Repurposing an established, inexpensive medication such as trihexyphenidyl could be a valuable avenue if further research confirms these early results. At the same time, clinicians and patients should weigh potential benefits against known anticholinergic risks and reported adverse events. Continued investigation into the role of central cholinergic circuits in PTSD may also advance our understanding of the disorder and lead to new therapeutic strategies.
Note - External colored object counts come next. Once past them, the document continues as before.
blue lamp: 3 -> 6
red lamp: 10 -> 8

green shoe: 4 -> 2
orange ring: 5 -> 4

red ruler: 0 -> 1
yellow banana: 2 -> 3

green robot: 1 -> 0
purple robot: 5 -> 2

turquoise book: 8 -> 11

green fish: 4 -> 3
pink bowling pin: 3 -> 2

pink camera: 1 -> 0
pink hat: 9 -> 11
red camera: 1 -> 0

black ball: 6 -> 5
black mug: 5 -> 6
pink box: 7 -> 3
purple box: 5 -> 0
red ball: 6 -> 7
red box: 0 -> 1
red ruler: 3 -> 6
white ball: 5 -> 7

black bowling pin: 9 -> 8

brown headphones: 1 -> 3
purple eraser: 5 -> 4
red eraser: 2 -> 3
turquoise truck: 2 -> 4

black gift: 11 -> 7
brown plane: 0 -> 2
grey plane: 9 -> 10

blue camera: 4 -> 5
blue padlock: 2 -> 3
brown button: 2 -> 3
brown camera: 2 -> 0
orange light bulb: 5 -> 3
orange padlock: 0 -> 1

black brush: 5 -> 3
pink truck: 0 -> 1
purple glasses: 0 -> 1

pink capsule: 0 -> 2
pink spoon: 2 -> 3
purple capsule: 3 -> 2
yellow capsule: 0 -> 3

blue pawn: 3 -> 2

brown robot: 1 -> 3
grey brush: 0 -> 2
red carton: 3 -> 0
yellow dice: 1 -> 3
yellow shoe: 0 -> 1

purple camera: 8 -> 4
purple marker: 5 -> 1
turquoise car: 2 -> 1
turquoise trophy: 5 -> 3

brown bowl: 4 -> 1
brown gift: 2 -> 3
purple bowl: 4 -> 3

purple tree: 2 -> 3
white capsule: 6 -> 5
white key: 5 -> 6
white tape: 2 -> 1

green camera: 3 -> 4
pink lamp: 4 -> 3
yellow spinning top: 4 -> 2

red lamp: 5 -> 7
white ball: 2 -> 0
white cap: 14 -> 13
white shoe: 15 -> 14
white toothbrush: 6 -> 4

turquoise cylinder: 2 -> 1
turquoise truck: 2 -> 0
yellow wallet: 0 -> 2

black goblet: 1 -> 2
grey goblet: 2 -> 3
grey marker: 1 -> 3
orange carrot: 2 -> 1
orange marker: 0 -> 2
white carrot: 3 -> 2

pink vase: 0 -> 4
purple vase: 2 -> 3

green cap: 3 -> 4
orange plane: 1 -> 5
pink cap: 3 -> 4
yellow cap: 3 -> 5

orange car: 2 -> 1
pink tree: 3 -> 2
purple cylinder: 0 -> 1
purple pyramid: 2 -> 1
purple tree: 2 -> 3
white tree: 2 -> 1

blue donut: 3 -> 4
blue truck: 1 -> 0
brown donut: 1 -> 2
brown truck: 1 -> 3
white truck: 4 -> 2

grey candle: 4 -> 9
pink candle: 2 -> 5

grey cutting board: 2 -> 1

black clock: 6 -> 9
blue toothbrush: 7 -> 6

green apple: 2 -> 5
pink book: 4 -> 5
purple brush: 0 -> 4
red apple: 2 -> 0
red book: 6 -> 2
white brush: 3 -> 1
About this PTSD research news

Source: Cactus Communications
Contact: Indrani Das – Cactus Communications
Image: The image is in the public domain

Original Research: Open access. “Centrally acting anticholinergic drug trihexyphenidyl is highly effective in reducing nightmares associated with post‑traumatic stress disorder” by Masanobu Sogo et al., published in Brain and Behavior.


Abstract

Centrally acting anticholinergic drug trihexyphenidyl is highly effective in reducing nightmares associated with post-traumatic stress disorder

Introduction

Following the clinical observation with scopolamine butyl bromide, the investigators examined whether a centrally acting anticholinergic medication could reduce PTSD‑related flashbacks and nightmares.

Methods

Trihexyphenidyl (TP) was administered to 34 patients with treatment‑resistant PTSD-related nightmares and flashbacks (open‑label, n = 22; single‑blind, n = 12). These patients had previously undergone psychiatric treatment for approximately two to fifteen years without satisfactory improvement. Effects were measured using the Clinician‑Administered PTSD Scale (CAPS) and the Impact of Event Scale–Revised (IES‑R).

Results

Most patients experienced marked improvement: 88% improved to none or mild nightmares on CAPS, and 79% improved for flashbacks.

Conclusion

This exploratory study is the first to report potential efficacy of trihexyphenidyl for refractory PTSD‑related nightmares and flashbacks. The authors call for further double‑blind, randomized controlled trials to verify these findings, determine safety and dosing considerations, and better understand the underlying mechanism.